Page:Popular Science Monthly Volume 72.djvu/358

This page has been validated.
354
POPULAR SCIENCE MONTHLY

We will have for the first year 300 caterpillars, of which 100 will be parasitized. That will give, as eventually issuing, 200 moths (100 females) and 100 parasites (50 females).

The second year there will be 100 times 100 = 10,000 caterpillars of which 50 times 100 = 5,000 will be parasitized. That will be 5,000 issuing moths and 5,000 issuing parasites with 2,500 females of each species.

The third year the number of caterpillars will be 2,500 times 100 = 250,000 and all these will be attacked by parasites so that there will be no moths issuing.

This theoretical example shows very well how an injurious species, after having increased in threatening progression during several years, immediately after having reached its maximum can suddenly disappear in a short time under the influences of the parasite. The diminution of food also contributes to limit the propagation of the plant-feeding species, and may hasten the inevitable triumph of the useful species. Every one who is interested in agricultural entomology knows that incidents like this are frequently observed in nature.

When an insect has been very injurious for two or three years, and has multiplied to the point of taking the proportions of a veritable plague, it disappears, usually in a sudden manner at the moment when the alarm which it has provoked has reached its highest degree. Experience has shown that it is almost always to the work of parasites that these rapid retrocessions of injurious species must be attributed.[1]

The damage of the Hyponomeutas to fruit trees is almost always stopped at the end of two or three years by Tachinids, or other parasites. The same thing occurs with the Bombycids which devastate coniferous forests.

A remarkable example of the same phenomena is shown with the Cecidomyiids of cereal plants.

After the destruction caused in Vendee and in Poitou by the Hessian fly and the oat midge, in 1895, these insects disappeared almost completely, and the farmers had no further cause to complain of their presence.

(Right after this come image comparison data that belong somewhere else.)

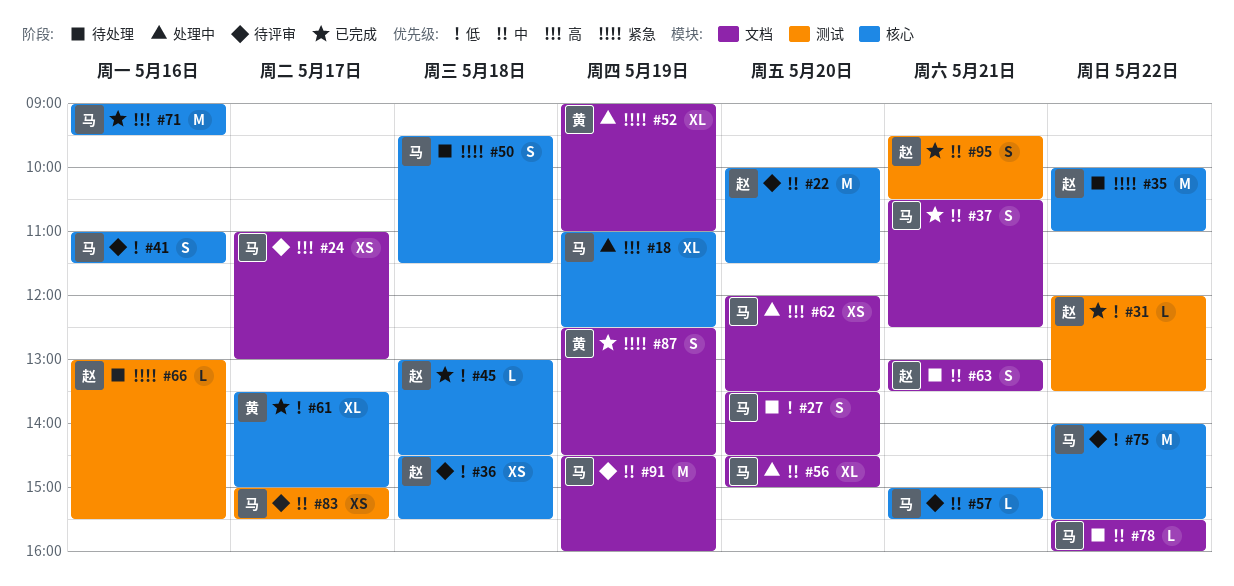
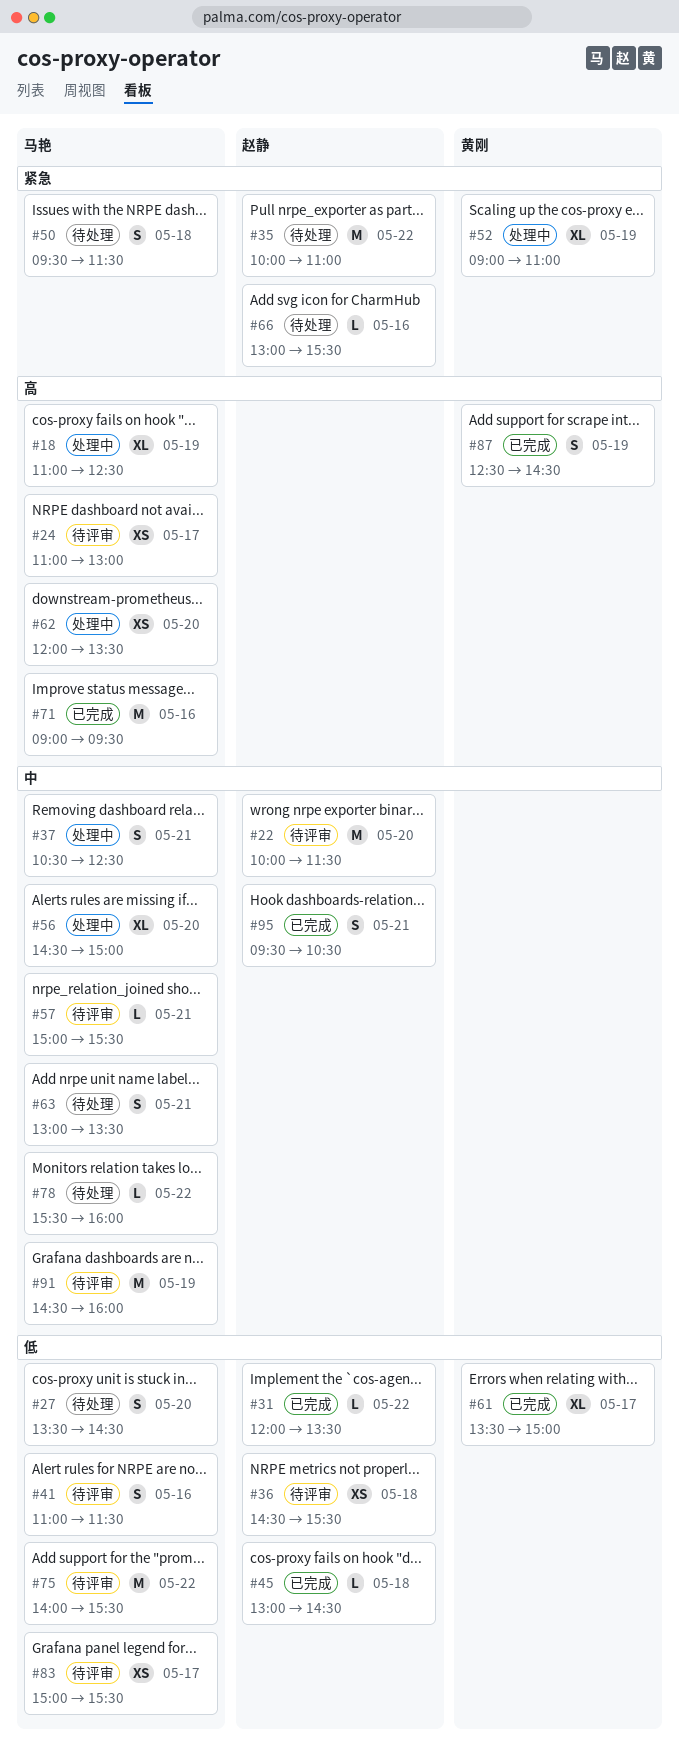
#37, status: 已完成 -> 处理中
#63, owner: 赵静 -> 马艳
#83, priority: 中 -> 低
#87, priority: 紧急 -> 高

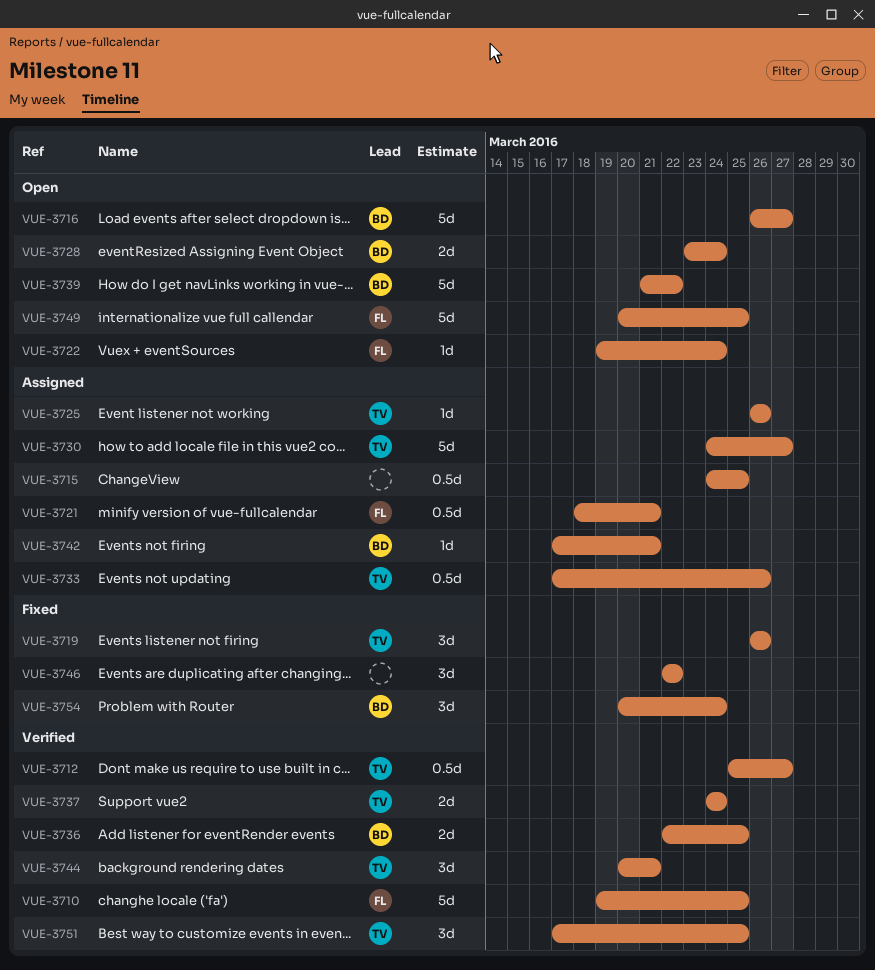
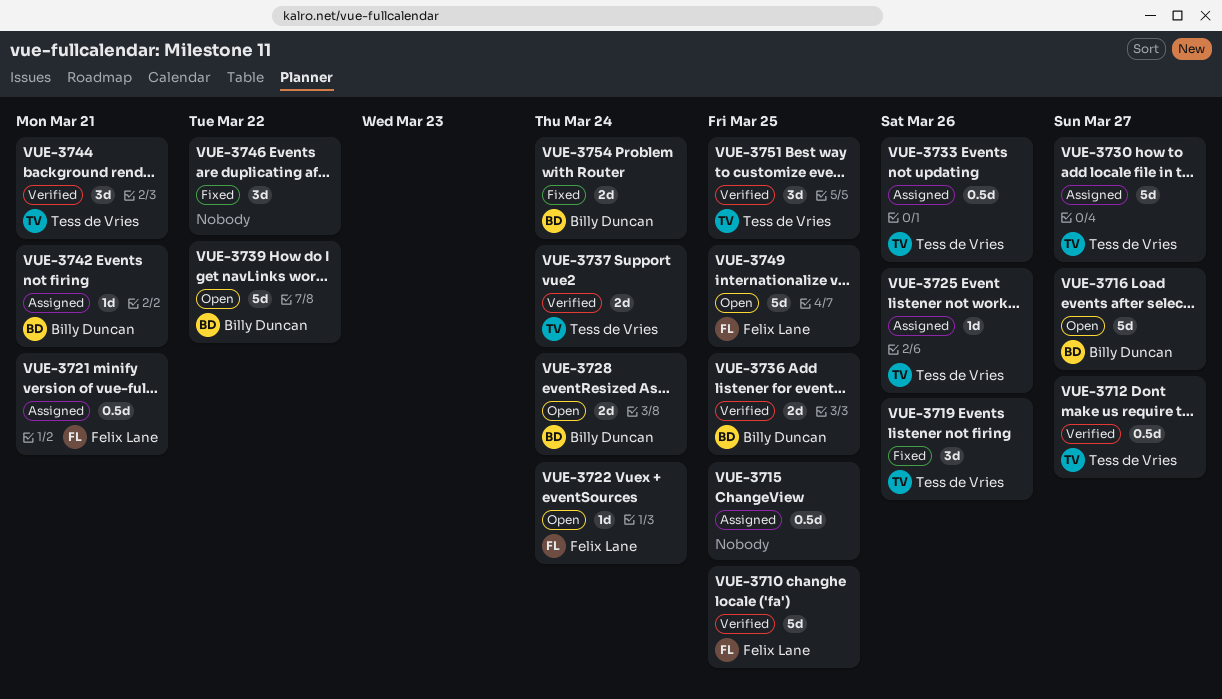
VUE-3754, estimate: 3d -> 2d

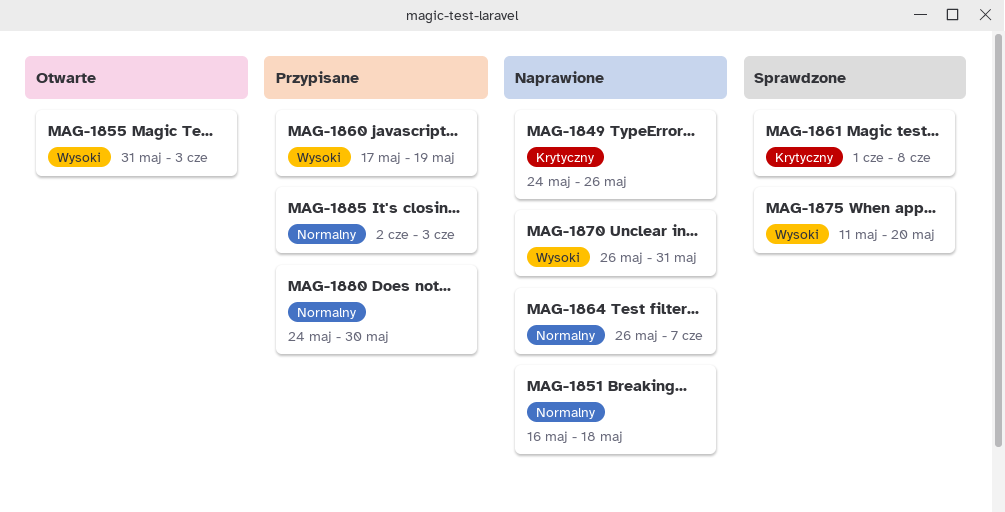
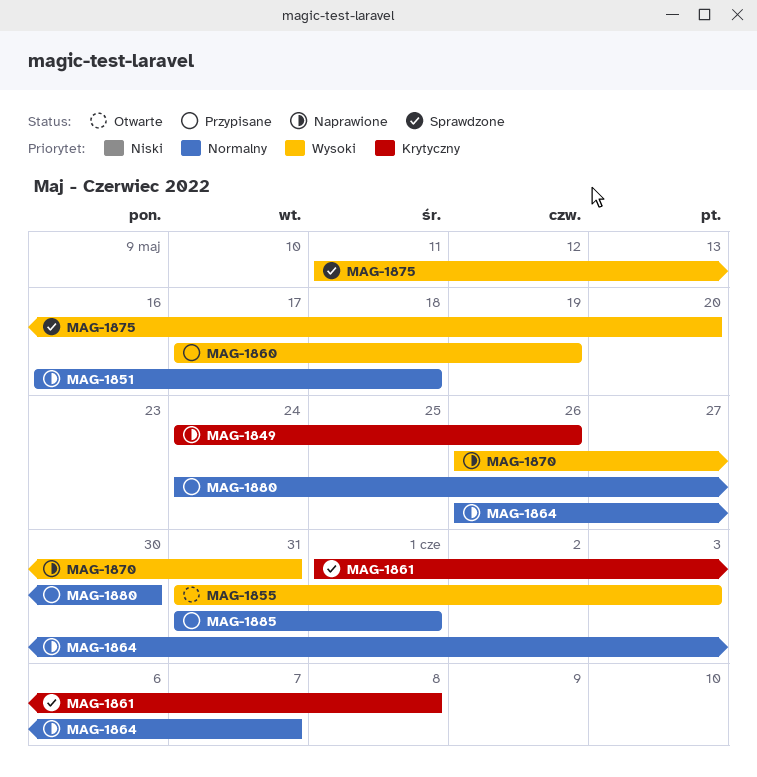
MAG-1885, start: Jun 2 -> May 31
MAG-1885, due: Jun 3 -> Jun 1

Now I ascertained that an enormous majority of the pupæ which should have been in the grain at the end of 1894, or the beginning of 1895, were parasitized. So much so that it was difficult for me to find specimens with which to carry on certain studies in which I was engaged at that time. Having collected in March, 1895, in the suburbs of Poitiers, some stubble from the harvest of 1894, remaining through the winter and containing an enormous quantity of the pupæ of the flies, I obtained in the jars in which I had this stubble enclosed, only a

  1. Aside from parasitic insects, bacterial or fungous epidemics may intervene in a similar manner, but the consideration of these does not fall within the province of this article.